During Sabbath lunch, I got to chat with Manuela Fankhauser, a full time missionary with VIDA from Switzerland. She’s in charge of the bilingual kindergarten there, named Campos Blancos. I told her that I had engineering background and she told me that there were a lot of engineers in VIDA, including Jose and Monica. I, being biased, got excited.
Since we arrived early at the La Ermita church, I got to talk with both of them before the evening meeting. Jose studied industrial engineering. I asked if he found engineering useful in ministry and he said yes, since it involved a lot of management.
Monica Muy also studied industrial engineering. She is a beautiful young woman whose smile and energy are contagious. She works with the not-so-small groups at the La Ermita church. She used to work at ExxonMobil in Guatemala and was ascending the corporate ladder. In fact, she did very well that they would still take her back. But when the call to ministry came, she left that world behind and moved forward in faith. She spent a year with David Gates’ ministry in the Bolivian Amazon. Through a series of providential events, she ended up this year with VIDA.

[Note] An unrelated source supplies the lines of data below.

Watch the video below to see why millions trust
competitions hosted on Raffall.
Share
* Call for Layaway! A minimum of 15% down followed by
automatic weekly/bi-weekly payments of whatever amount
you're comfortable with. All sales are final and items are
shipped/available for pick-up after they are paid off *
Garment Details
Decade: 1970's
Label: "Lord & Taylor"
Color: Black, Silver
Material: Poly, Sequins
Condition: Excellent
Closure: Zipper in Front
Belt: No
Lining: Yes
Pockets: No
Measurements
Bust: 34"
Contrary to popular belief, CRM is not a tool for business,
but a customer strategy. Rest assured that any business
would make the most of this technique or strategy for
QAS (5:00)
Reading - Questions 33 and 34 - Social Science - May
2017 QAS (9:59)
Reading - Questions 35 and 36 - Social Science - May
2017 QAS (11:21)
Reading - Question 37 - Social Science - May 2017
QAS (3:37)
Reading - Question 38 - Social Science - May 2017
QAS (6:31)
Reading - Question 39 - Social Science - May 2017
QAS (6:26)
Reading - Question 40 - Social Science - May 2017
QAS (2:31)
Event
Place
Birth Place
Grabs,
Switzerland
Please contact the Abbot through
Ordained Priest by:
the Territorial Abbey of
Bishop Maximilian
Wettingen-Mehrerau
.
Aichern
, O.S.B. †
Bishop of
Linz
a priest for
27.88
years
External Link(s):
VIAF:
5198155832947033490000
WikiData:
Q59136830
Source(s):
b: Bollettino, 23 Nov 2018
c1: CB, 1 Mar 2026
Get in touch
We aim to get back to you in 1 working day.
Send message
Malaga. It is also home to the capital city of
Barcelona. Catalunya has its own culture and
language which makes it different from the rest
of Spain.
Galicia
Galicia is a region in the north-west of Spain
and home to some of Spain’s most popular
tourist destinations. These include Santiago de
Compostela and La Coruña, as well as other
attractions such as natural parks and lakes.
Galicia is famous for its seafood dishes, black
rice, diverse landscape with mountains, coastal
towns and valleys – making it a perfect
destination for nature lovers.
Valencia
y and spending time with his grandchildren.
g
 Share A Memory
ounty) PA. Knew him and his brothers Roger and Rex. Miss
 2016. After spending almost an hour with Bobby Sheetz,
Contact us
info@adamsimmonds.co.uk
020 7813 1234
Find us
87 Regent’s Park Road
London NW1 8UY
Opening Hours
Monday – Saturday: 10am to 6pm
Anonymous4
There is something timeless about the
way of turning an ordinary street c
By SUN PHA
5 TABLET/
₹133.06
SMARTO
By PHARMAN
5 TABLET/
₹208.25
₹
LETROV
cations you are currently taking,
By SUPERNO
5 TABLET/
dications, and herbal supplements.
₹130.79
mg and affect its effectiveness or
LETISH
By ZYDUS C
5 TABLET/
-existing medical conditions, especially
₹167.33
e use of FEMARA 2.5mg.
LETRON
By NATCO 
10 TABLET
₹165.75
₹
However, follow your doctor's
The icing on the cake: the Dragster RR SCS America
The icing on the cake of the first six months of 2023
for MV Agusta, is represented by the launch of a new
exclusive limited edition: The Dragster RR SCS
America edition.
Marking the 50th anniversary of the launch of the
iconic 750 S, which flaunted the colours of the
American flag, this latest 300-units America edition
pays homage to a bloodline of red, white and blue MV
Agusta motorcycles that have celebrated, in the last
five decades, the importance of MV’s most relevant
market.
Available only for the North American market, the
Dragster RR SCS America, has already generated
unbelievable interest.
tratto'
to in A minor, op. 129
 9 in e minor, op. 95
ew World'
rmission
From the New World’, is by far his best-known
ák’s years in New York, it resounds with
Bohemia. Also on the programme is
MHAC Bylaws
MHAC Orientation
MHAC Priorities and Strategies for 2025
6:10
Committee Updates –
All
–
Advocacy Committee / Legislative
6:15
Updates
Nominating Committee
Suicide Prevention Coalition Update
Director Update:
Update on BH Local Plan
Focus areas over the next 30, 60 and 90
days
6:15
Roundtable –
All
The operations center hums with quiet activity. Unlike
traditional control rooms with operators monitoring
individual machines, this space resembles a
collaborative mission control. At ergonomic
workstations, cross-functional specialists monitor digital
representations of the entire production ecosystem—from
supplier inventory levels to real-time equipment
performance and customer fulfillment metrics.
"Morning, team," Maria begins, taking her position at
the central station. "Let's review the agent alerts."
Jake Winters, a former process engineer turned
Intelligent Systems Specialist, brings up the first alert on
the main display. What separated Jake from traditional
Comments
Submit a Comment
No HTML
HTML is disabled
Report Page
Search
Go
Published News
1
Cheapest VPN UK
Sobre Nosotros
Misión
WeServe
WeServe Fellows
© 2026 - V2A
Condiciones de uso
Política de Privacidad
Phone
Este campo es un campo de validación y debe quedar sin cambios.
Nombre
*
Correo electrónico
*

I asked her how her previous experiences affected her ministry now. She said that no experience was wasted with God and she could use the skills she had gained for God’s work. And now that they were trying to establish an industry for VIDA to be fully self-supporting, she was excited to apply her engineering knowledge to help establish a tamarind juice plant.
“When I think of industry, I think of food.”
VIDA Internacional is a pretty awesome organization. Check out their YouTube channel too. God has been providing them with properties via miracles after miracles, including a tamarind plantation whose harvest is of interest to commercial companies in Honduras. They want to build a jugo de tamarindo plant, which will make them a fully self-supporting ministry.
Establishing an industry for God’s work. I just love that concept. And yes, engineers can be missionaries too.